NEWPORT - Sara Hastreiter knows tough, once climbing Tanzania’s Mount Kilimanjaro -- the highest free-standing mountain in the world -- a week after recovering from malaria. What she’s doing now may be her biggest challenge.
Hastreiter is one of 13 female sailors competing for Team SCA in the Volvo Ocean Race, a nine-month, around-the-world journey that covers 38,739 nautical miles (71,745 kilometers). The race started in Alicante, Spain, in October and ends next month in Gothenburg, Sweden, the last of 11 ports. The lone U.S. stop ended Sunday, when the six 65-foot sailboats left Newport for the 2,800-mile trip to Lisbon.

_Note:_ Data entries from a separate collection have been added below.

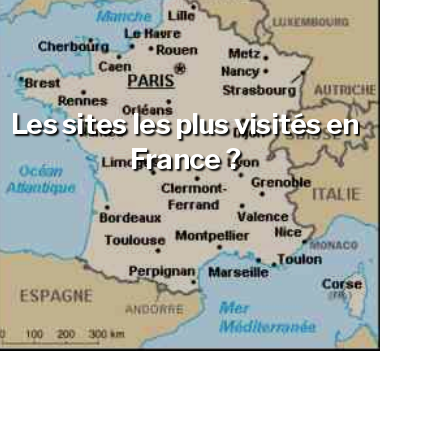
Les sites les plus visités en
France ?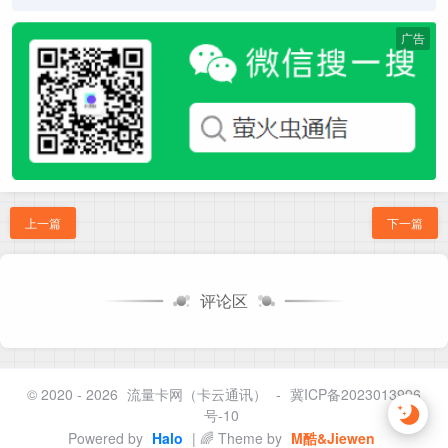
广告
上一篇
下一篇
评论区
© 2020 - 2026
流量卡网（卡云通讯）
-
冀ICP备2023013996
号-10
Powered by
Halo
| 🌈 Theme by
M酷&Jiewen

In addition to demands brought on by the length of the race, which is held every three years, participants face heat and cold, seasickness and the task of building relationships with teammates. Even with the challenges, Hastreiter, 30, said she’s sad the finish is drawing closer for Team SCA, the second all-female crew to compete in the 42-year-old race.
“I don’t think we could ever describe how appreciative we are that this opportunity is there for us,” Hastreiter said in an interview three weeks ago after sailing a TP52 racing yacht off Manhattan. “We’re going to finish this and be wandering around again in the world of sailing not directly open for us as females. We’re going to have to break down barriers and get in with the men again.”
The backing for the team was provided by SCA Group, a global hygiene product company headquartered in Stockholm. While many of its brands aren’t well-known to U.S. consumers, SCA supplies about 50 percent of all napkins used outside of homes. “We’re all over the place, but a little under the radar,” said SCA of Americas President Don Lewis.
Female consumers
The company, which also supplies diapers and feminine care products, says 80 percent of its consumers are women, though the majority of sales are business-to-business. Lewis declined to say how much SCA spent on the team, though he called it “economical,” at less than 5 percent of the company’s marketing budget.
“The race allowed us a platform to get visibility across the globe for our brands, but also to highlight the strength of women,” Lewis said by telephone.
The SCA team has sailors from six nations, ages 28 to 42, and includes three former Olympians and the only woman to have sailed solo around the world -- both east and west.
“The women I sail with are really dynamic, incredibly intelligent and extremely driven,” said Hastreiter, who grew up in landlocked Wyoming and first sailed on a day-charter catamaran in the Caribbean in 2008.
Nine legs
There are nine legs in the race, the most recent an 18-day run from Itajai, Brazil, to Newport that spanned 5,800 miles and included the boats outrunning a cold front and fighting through seaweed that clogged rudders. The teams were off for 11 days before beginning the seventh leg across the Atlantic.
The race presents obstacles beyond its length: boat damage, injuries, rough weather and sickness. There’s also unanticipated dangers: floating debris off China, flying fish that prompted some sailors to wear hard hats and racing through thousands of unlit fishing boats at night off the Vietnamese coast.
“The conditions and stresses are huge and multifaceted,” said Dawn Riley, who was on the first all-women’s team in the around-the-world race in 1989-90. Riley, the first woman to manage an America’s Cup syndicate, has been executive director of the Oakcliff Sailing Center in Oyster Bay, New York, for the past 5 1/2 years. She said comparisons between the Volvo Ocean Race and climbing 29,029-foot (8,516-meter) Mount Everest are valid.
“The Volvo takes a lot longer than a climb up Everest and you’re very seldom ‘off,’” said Riley, 50, a former president of the Women’s Sports Foundation. “It is the Everest of sailing, but longer, hotter, sweatier and colder.”
China seasickness
Elodie Mettraux, who quit a job managing a Geneva sailing center to join Team SCA, said her worst stretch was three days of seasickness outside Sanya, China.
“Sometimes you’re like, ‘What the (heck) are you doing out here?,’” said Mettraux, who as a sailor opted for saltier language. “I remember saying to my dad, ‘Why can’t I do something more quiet?’ Then the sun rises, you see phosphorescent plankton in the waves, or 50 or more dolphins going past the boat. It’s amazing.”
Team SCA’s crew was picked from more than 400 applicants. While the team has accomplished sailors, the results haven’t been what the crew hoped. Team SCA sits last among the six boats remaining and hasn’t finished better than fifth in any leg. Abu Dhabi Ocean Racing is the overall leader.
Disappointing performance
“It’s disappointing because I know women can sail as fast as men,” Riley said. “Especially because they had funding early, I thought they’d be a strong contender.”
Hastreiter said the crew expects more and hopes to improve at they approach the end with mixed emotions.
“There will be a small part of me that like ‘Thank God,’ but I’ll definitely be sad when it’s over,” she said. “At the end, it just ends; you can’t believe you’ve been together for two years and everyone goes back to their lives.”